What you are asked to do ▸
A faithful copy is required of the lines from the top of the entries through the line that contains "Danion F, Descoins", both included, with no pictures.

=======

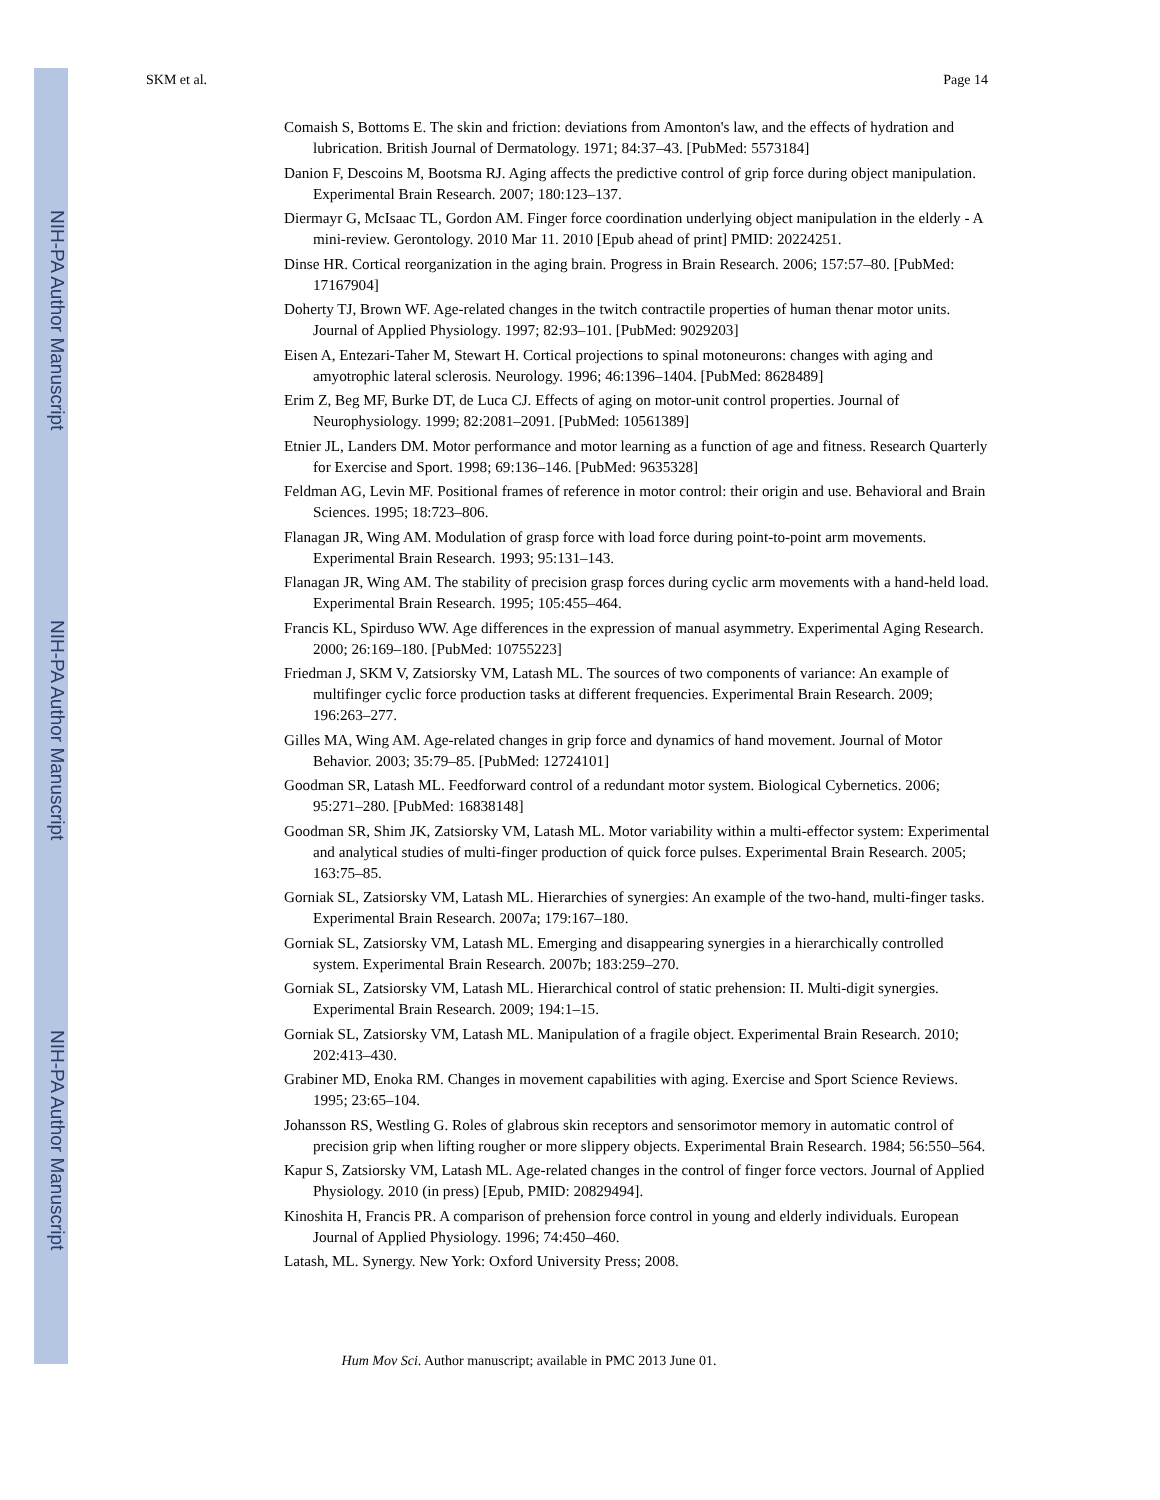NIH-PA Author Manuscript
NIH-PA Author Manuscript
NIH-PA Author Manuscript
SKM et al. Page 14
Comaish S, Bottoms E. The skin and friction: deviations from Amonton's law, and the effects of hydration and lubrication. British Journal of Dermatology. 1971; 84:37–43. [PubMed: 5573184]
Danion F, Descoins M, Bootsma RJ. Aging affects the predictive control of grip force during object manipulation. Experimental Brain Research. 2007; 180:123–137.
Diermayr G, McIsaac TL, Gordon AM. Finger force coordination underlying object manipulation in the elderly - A mini-review. Gerontology. 2010 Mar 11. 2010 [Epub ahead of print] PMID: 20224251.
Dinse HR. Cortical reorganization in the aging brain. Progress in Brain Research. 2006; 157:57–80. [PubMed: 17167904]
Doherty TJ, Brown WF. Age-related changes in the twitch contractile properties of human thenar motor units. Journal of Applied Physiology. 1997; 82:93–101. [PubMed: 9029203]
Eisen A, Entezari-Taher M, Stewart H. Cortical projections to spinal motoneurons: changes with aging and amyotrophic lateral sclerosis. Neurology. 1996; 46:1396–1404. [PubMed: 8628489]
Erim Z, Beg MF, Burke DT, de Luca CJ. Effects of aging on motor-unit control properties. Journal of Neurophysiology. 1999; 82:2081–2091. [PubMed: 10561389]
Etnier JL, Landers DM. Motor performance and motor learning as a function of age and fitness. Research Quarterly for Exercise and Sport. 1998; 69:136–146. [PubMed: 9635328]
Feldman AG, Levin MF. Positional frames of reference in motor control: their origin and use. Behavioral and Brain Sciences. 1995; 18:723–806.
Flanagan JR, Wing AM. Modulation of grasp force with load force during point-to-point arm movements. Experimental Brain Research. 1993; 95:131–143.
Flanagan JR, Wing AM. The stability of precision grasp forces during cyclic arm movements with a hand-held load. Experimental Brain Research. 1995; 105:455–464.
Francis KL, Spirduso WW. Age differences in the expression of manual asymmetry. Experimental Aging Research. 2000; 26:169–180. [PubMed: 10755223]
Friedman J, SKM V, Zatsiorsky VM, Latash ML. The sources of two components of variance: An example of multifinger cyclic force production tasks at different frequencies. Experimental Brain Research. 2009; 196:263–277.
Gilles MA, Wing AM. Age-related changes in grip force and dynamics of hand movement. Journal of Motor Behavior. 2003; 35:79–85. [PubMed: 12724101]
Goodman SR, Latash ML. Feedforward control of a redundant motor system. Biological Cybernetics. 2006; 95:271–280. [PubMed: 16838148]
Goodman SR, Shim JK, Zatsiorsky VM, Latash ML. Motor variability within a multi-effector system: Experimental and analytical studies of multi-finger production of quick force pulses. Experimental Brain Research. 2005; 163:75–85.
Gorniak SL, Zatsiorsky VM, Latash ML. Hierarchies of synergies: An example of the two-hand, multi-finger tasks. Experimental Brain Research. 2007a; 179:167–180.
Gorniak SL, Zatsiorsky VM, Latash ML. Emerging and disappearing synergies in a hierarchically controlled system. Experimental Brain Research. 2007b; 183:259–270.
Gorniak SL, Zatsiorsky VM, Latash ML. Hierarchical control of static prehension: II. Multi-digit synergies. Experimental Brain Research. 2009; 194:1–15.
Gorniak SL, Zatsiorsky VM, Latash ML. Manipulation of a fragile object. Experimental Brain Research. 2010; 202:413–430.
Grabiner MD, Enoka RM. Changes in movement capabilities with aging. Exercise and Sport Science Reviews. 1995; 23:65–104.
Johansson RS, Westling G. Roles of glabrous skin receptors and sensorimotor memory in automatic control of precision grip when lifting rougher or more slippery objects. Experimental Brain Research. 1984; 56:550–564.
Kapur S, Zatsiorsky VM, Latash ML. Age-related changes in the control of finger force vectors. Journal of Applied Physiology. 2010 (in press) [Epub, PMID: 20829494].
Kinoshita H, Francis PR. A comparison of prehension force control in young and elderly individuals. European Journal of Applied Physiology. 1996; 74:450–460.
Latash, ML. Synergy. New York: Oxford University Press; 2008.
Hum Mov Sci. Author manuscript; available in PMC 2013 June 01.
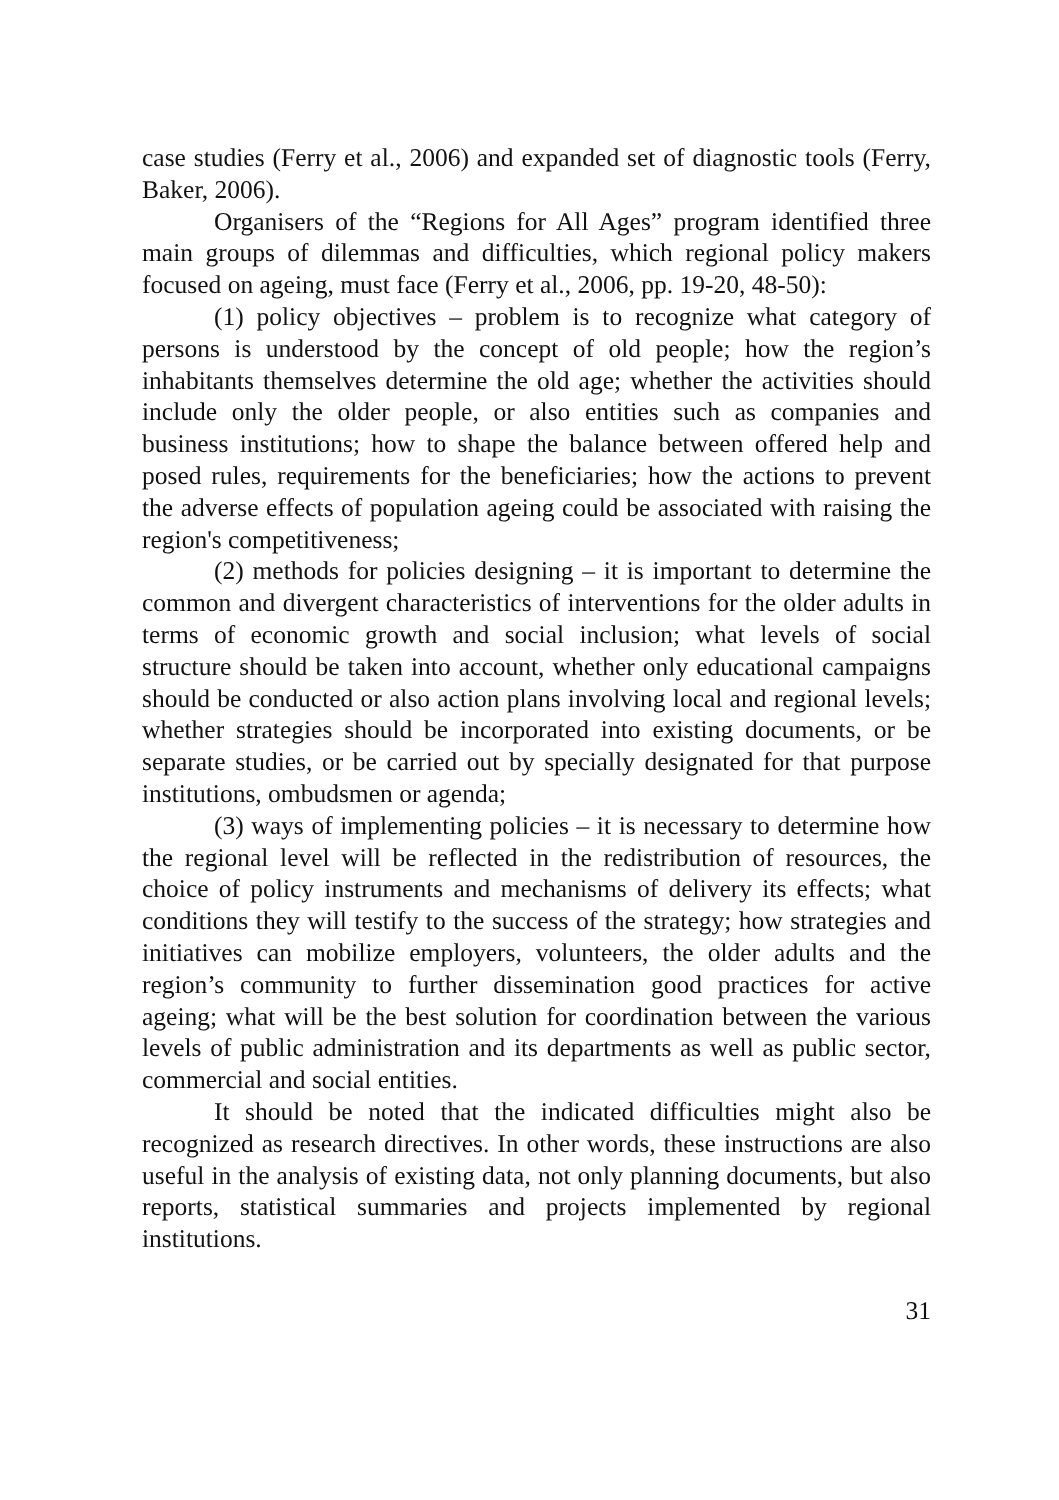case studies (Ferry et al., 2006) and expanded set of diagnostic tools (Ferry, Baker, 2006).
Organisers of the “Regions for All Ages” program identified three main groups of dilemmas and difficulties, which regional policy makers focused on ageing, must face (Ferry et al., 2006, pp. 19-20, 48-50):
(1) policy objectives – problem is to recognize what category of persons is understood by the concept of old people; how the region’s inhabitants themselves determine the old age; whether the activities should include only the older people, or also entities such as companies and business institutions; how to shape the balance between offered help and posed rules, requirements for the beneficiaries; how the actions to prevent the adverse effects of population ageing could be associated with raising the region's competitiveness;
(2) methods for policies designing – it is important to determine the common and divergent characteristics of interventions for the older adults in terms of economic growth and social inclusion; what levels of social structure should be taken into account, whether only educational campaigns should be conducted or also action plans involving local and regional levels; whether strategies should be incorporated into existing documents, or be separate studies, or be carried out by specially designated for that purpose institutions, ombudsmen or agenda;
(3) ways of implementing policies – it is necessary to determine how the regional level will be reflected in the redistribution of resources, the choice of policy instruments and mechanisms of delivery its effects; what conditions they will testify to the success of the strategy; how strategies and initiatives can mobilize employers, volunteers, the older adults and the region’s community to further dissemination good practices for active ageing; what will be the best solution for coordination between the various levels of public administration and its departments as well as public sector, commercial and social entities.
It should be noted that the indicated difficulties might also be recognized as research directives. In other words, these instructions are also useful in the analysis of existing data, not only planning documents, but also reports, statistical summaries and projects implemented by regional institutions.
31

=======

Answer ▸
NIH-PA Author Manuscript
NIH-PA Author Manuscript
NIH-PA Author Manuscript
SKM et al. Page 14
Comaish S, Bottoms E. The skin and friction: deviations from Amonton's law, and the effects of hydration and lubrication. British Journal of Dermatology. 1971; 84:37–43. [PubMed: 5573184]
Danion F, Descoins M, Bootsma RJ. Aging affects the predictive control of grip force during object manipulation. Experimental Brain Research. 2007; 180:123–137.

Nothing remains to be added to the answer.